Is Andrew Lansley using his untouchable status* to bounce David Cameron into a three-year budget settlement? On the Marr sofa (or the Sophie Raworth sofa as it was today), he announced that the Tories are planning “real term increases to the NHS year on year.” Well, David Cameron has only said he would protect health from cuts – but he has not specified how long for. It could be as little as one year.
In my political column for this week’s magazine I recommend Cameron keeps uses this to wriggle out of what is now an unaffordable promise. He should freeze NHS spending for a year, then take a scalpel to it. When Lansley first gaffed about how protecting health cuts would mean 10 percent cuts, there was a key part to this overlooked at the time. The 10 percent calculation, which was first aired here in Coffee House, was on the premise that Cameron would protect the NHS budget for all three years, Apr 2011 to Apr 2014. And it was made on the assumption that Lansley’s Cabinet colleagues would have to eat the cuts – and his precious NHS bureaucracy would be safe. So in using the 10 percent figure, he was bouncing Cameron into a position further than he stated. The thinking in Norman Shaw South (the Cameroons’ nest) is that Lansley is incapable of such cunning, so they are inclined to forgive him. I’m not so sure. I do detect a trend. He seems locked in Labour’s mentality – that if something isn’t up to scratch the answer is “more money”. As he told Raworth:
“…we have outcomes for health in this country that are not yet as good as elsewhere in Europe, for example, and they need to be better, and we need the resources to make them better.”

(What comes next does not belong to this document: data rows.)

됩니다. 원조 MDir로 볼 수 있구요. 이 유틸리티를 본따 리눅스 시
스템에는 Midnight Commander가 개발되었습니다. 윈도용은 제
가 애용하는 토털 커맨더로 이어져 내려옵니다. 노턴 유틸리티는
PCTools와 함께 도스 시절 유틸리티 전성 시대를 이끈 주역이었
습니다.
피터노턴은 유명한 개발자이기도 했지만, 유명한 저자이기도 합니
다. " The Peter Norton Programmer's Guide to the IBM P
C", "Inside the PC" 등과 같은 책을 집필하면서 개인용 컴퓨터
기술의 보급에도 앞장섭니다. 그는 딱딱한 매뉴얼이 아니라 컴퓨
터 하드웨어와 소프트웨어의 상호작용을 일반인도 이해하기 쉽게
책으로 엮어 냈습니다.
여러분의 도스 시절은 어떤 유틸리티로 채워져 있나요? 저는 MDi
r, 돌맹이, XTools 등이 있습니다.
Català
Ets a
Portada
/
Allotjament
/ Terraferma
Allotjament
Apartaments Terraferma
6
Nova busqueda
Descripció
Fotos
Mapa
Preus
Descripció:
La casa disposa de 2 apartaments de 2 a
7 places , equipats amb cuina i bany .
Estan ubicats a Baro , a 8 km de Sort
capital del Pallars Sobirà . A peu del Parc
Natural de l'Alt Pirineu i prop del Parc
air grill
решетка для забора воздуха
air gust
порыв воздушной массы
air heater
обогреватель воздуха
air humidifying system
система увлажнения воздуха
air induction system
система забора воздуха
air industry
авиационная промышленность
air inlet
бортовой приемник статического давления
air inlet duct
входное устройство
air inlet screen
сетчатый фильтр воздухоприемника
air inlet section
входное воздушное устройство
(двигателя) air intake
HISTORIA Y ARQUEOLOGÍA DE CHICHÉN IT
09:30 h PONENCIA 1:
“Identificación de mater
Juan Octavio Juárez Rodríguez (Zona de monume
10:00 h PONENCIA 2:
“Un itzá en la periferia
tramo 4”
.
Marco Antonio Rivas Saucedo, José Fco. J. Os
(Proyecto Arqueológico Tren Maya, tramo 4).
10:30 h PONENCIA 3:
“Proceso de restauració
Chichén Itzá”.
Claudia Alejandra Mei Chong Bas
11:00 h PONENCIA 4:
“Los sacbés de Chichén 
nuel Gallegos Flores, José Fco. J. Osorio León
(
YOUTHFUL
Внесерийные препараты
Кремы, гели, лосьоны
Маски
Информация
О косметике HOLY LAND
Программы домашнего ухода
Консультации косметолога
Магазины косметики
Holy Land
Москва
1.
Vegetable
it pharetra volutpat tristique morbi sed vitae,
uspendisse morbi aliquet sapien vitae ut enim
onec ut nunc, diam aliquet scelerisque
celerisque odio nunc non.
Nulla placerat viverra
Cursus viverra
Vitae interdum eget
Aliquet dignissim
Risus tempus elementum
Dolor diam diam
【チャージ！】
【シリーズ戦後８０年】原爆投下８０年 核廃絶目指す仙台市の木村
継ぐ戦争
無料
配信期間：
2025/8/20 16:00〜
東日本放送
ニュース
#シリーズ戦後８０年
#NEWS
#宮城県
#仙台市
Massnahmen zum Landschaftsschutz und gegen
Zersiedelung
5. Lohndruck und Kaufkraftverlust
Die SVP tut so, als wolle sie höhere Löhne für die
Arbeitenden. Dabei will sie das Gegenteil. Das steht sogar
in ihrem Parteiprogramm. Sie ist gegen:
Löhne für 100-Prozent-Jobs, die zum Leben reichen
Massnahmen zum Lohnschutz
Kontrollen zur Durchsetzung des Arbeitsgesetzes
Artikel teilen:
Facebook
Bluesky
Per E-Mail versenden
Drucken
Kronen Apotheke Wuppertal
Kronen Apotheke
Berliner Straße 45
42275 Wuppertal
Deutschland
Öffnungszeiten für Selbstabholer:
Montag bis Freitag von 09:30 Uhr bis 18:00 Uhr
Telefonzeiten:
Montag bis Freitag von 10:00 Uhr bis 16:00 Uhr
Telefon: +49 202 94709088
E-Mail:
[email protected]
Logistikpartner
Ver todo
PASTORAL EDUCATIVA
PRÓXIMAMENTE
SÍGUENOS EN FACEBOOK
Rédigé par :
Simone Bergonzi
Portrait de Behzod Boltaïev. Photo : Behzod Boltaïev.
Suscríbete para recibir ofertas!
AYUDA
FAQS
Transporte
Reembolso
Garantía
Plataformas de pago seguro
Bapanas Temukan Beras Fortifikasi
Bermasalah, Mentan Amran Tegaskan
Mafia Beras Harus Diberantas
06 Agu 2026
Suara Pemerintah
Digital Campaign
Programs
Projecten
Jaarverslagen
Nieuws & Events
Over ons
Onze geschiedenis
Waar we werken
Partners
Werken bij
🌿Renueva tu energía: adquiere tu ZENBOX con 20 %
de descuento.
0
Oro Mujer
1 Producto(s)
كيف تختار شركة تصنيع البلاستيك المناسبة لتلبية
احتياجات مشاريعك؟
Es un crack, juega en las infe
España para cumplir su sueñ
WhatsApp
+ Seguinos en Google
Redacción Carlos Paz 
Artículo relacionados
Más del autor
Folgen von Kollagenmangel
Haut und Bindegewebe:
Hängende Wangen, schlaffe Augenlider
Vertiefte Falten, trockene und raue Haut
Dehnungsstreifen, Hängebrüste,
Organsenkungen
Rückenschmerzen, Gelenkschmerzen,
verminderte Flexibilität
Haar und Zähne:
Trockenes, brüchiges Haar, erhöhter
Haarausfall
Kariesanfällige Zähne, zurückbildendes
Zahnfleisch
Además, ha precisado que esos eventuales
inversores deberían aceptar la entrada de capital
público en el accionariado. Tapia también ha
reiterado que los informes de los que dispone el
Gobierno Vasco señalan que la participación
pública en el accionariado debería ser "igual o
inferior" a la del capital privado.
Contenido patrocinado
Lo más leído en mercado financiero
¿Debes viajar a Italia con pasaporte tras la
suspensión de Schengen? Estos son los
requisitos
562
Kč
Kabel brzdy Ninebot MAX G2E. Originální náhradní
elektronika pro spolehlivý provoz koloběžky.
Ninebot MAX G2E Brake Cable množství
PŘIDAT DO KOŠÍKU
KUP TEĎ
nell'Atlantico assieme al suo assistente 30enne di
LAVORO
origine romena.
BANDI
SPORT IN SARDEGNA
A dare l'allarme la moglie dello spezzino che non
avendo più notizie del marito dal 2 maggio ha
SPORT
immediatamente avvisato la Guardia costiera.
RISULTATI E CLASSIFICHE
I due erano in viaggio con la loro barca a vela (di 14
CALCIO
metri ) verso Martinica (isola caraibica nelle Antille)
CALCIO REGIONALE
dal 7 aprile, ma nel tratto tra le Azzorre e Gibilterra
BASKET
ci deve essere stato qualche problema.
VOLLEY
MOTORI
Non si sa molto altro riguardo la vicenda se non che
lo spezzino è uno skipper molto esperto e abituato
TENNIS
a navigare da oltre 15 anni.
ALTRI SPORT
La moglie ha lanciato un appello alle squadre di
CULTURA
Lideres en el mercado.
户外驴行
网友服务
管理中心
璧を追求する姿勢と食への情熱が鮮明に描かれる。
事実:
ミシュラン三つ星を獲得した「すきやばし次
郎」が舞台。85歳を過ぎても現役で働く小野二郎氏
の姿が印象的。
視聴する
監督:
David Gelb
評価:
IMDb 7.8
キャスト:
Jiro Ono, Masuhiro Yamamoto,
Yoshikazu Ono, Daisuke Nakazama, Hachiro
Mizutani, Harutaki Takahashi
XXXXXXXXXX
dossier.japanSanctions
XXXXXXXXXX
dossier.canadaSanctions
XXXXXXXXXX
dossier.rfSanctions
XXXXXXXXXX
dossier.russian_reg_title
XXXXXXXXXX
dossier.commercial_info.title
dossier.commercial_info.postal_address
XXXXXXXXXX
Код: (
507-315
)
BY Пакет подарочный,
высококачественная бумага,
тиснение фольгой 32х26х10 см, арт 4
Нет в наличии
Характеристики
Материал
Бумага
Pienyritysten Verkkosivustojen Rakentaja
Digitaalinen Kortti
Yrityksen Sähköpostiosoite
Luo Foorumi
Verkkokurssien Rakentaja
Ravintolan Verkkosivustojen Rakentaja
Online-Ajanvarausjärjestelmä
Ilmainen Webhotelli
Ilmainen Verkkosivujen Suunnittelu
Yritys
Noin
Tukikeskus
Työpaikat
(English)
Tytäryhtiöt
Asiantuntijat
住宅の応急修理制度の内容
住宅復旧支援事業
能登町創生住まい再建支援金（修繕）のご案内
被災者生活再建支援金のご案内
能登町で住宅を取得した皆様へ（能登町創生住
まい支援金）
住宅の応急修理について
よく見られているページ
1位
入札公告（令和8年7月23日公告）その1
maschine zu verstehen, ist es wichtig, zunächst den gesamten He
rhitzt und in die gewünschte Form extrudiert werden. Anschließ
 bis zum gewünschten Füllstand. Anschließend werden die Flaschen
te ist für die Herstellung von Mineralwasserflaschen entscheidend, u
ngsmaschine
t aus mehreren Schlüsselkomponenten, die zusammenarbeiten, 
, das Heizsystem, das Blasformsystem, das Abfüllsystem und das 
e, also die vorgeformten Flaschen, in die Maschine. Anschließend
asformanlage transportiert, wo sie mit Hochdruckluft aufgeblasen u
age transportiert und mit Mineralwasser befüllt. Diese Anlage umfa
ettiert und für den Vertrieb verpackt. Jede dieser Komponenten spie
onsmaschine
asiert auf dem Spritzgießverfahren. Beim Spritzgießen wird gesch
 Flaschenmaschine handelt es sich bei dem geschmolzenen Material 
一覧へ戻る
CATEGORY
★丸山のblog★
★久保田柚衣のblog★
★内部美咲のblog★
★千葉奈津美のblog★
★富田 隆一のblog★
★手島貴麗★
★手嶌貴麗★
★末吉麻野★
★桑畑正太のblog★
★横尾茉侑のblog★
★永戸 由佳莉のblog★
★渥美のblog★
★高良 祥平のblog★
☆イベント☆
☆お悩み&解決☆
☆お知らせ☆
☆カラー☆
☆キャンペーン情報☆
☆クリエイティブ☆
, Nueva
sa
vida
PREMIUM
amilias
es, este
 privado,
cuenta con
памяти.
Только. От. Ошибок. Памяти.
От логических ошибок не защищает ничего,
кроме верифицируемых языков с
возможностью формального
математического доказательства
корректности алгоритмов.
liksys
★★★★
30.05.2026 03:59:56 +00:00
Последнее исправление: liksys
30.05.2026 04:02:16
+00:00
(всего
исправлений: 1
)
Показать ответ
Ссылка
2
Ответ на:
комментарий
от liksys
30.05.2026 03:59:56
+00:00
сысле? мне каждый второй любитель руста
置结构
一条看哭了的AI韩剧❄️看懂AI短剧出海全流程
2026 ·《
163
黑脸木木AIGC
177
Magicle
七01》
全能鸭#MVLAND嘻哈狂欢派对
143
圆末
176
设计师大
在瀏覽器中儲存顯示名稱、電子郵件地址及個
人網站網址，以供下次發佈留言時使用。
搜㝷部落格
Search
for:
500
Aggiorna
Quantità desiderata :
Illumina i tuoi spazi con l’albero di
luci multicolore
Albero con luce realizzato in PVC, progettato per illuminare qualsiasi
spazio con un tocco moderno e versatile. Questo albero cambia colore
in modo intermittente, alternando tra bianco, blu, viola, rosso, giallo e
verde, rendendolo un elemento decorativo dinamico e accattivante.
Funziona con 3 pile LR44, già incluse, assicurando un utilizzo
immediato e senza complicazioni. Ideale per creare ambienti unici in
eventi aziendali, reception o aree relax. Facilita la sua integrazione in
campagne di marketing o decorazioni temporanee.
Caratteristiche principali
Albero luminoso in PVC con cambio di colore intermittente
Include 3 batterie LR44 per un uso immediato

It is this logic which Cameron simply cannot afford – especially from a man who will be running a budget that consumers a quarter of all departmental expenditure. Britain is ageing, Lansley says, ergo the state needs to spend more on health. That’s about as sophisticated as his logic gets. It’s a line of argument that could have been drafted by the NHS Confederation (and probably was).
Lansley is a clever, amiable guy who has a solid background as chair of the Conservative Research Department. I do wonder how he went so native. It is said that any minister who spends enough time in the Foreign Office becomes pro-Europe and anti-Israel. Spending time with the NHS now seems to have the same effect: spending is seen as a good in itself. What business director would proudly say “my aim is to ensure there are no reduction in costs?” At the spring conference, Cameron said he wanted his ministers to be representatives of the government in their departments. Lansley seems to have this the wrong way around. At this rate, Lansley is fast becoming the single most expensive member of David Cameron’s team. He may be a casualty of an
attempt to find the savings so desperately required.
* When Cameron said that Lansley and Osborne would definitely be health secretary and Chancellor respectively – in a bid to show how he doesn’t chop and change – Ben Brogan dubbed them “untouchables” – a label which was widely picked up, to the fury of the Cameroons. It coincided with Lansley being a lot more careless in what he said to the media. I’d link to it but the Daily Mail has locked all Brogan’s old blogs. The hackers amongst you can access it here.